With AI Come Challenges
The pilot study also revealed challenges to incorporating AI into a practice. For instance, Dr. Page highlighted concerns among physicians about breaching patient privacy (given that AI uses patient data) and adding to the already high administrative burden of an electronic health record. To avoid creating more administrative work, care team members were given authority to identify high-risk patients and address their issues, without the doctors having to triage and “make more clicks on the computer.”

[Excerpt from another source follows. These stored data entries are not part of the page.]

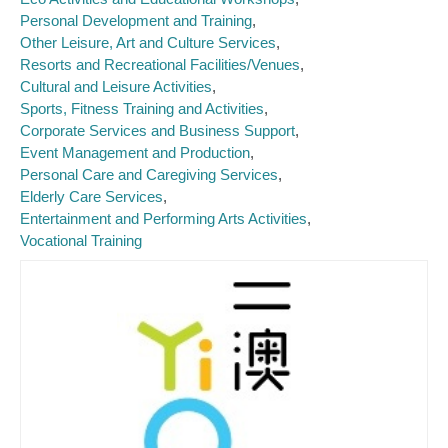
Personal Development and Training
Other Leisure, Art and Culture Services
Resorts and Recreational Facilities/Venues
Cultural and Leisure Activities
Sports, Fitness Training and Activities
Corporate Services and Business Support
Event Management and Production
Personal Care and Caregiving Services
Elderly Care Services
Entertainment and Performing Arts Activities
Vocational Training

Getting buy-in from physicians and care team members who may not understand what AI is can also be a challenge. “In the beginning we were all skeptical a little bit, until I started to manually validate [the data],” Ms. Ellis said. “Now [care team members] are very open to it and they stand by me if I want to make a change.” Even with provider buy-in, however, knowing how to intervene can be still be difficult. Ms. Ellis explained that, for example, AI may indicate who is at risk for a hospital re-admission, but “what you do with that information—that’s a learning curve.”
Beyond that are the pragmatic difficulties of implementing any new initiative into a practice. Aaron Lyss, MBA, Director, Strategy & Business Development, Tennessee Oncology, explained that Tennessee Oncology has implemented a myriad of practice changes during the past several years, and that it was difficult to precisely match outcomes seen during the pilot to which practice changes were implemented.
“We’re never working with sort of a clean laboratory environment in which we’re testing a lot of these new initiatives,” said Mr. Lyss. He stressed that community practices have to pilot in a way that’s “very agile and adaptable” and figure out whether a new initiative, such as AI, ultimately generates a return on investment (ROI). If a new initiative does not meet its goal, the consequences can be a costly; for example, the failed piloting of IBM Watson at MD Anderson Cancer Center cost the institution more than $62 million.
“To the extent that we can find clinical and operational workflow efficiency, that’s where you’re going to see ROI that’s measurable in the near term,” Mr. Lyss said. For example, automation of prior authorization and various payer reporting requirements that don’t require manual human intervention may generate a measurable ROI.
Changing Culture to Build Trust
Compared with other industries, healthcare has been slow to adopt AI and the reason for this is largely the culture of medicine. “The way we have been trained to think in medicine is that we need to be able to understand fully and we need to be able to touch and feel the results,” said John Frownfelter, MD, FACP, Chief Medical Information Officer, Jvion. With AI, physicians cannot see a direct explanation of the result like they would in a journal article. AI takes large amounts of data to go beyond what physicians already know, and learns and draws associations from pieces of information that physicians may not have even considered.
In fact, Robert Pearl, MD, former CEO of The Permanente Medical Group, wrote that the biggest barrier to AI is medicine’s culture. What Dr. Pearl meant by this, Dr. Frownfelter explained, is physicians have a wrestling moment to say, ‘I may not know everything there is about my patient, that I am learning something from the insights that the AI is providing that I didn’t think of, and how do I begin to trust that.”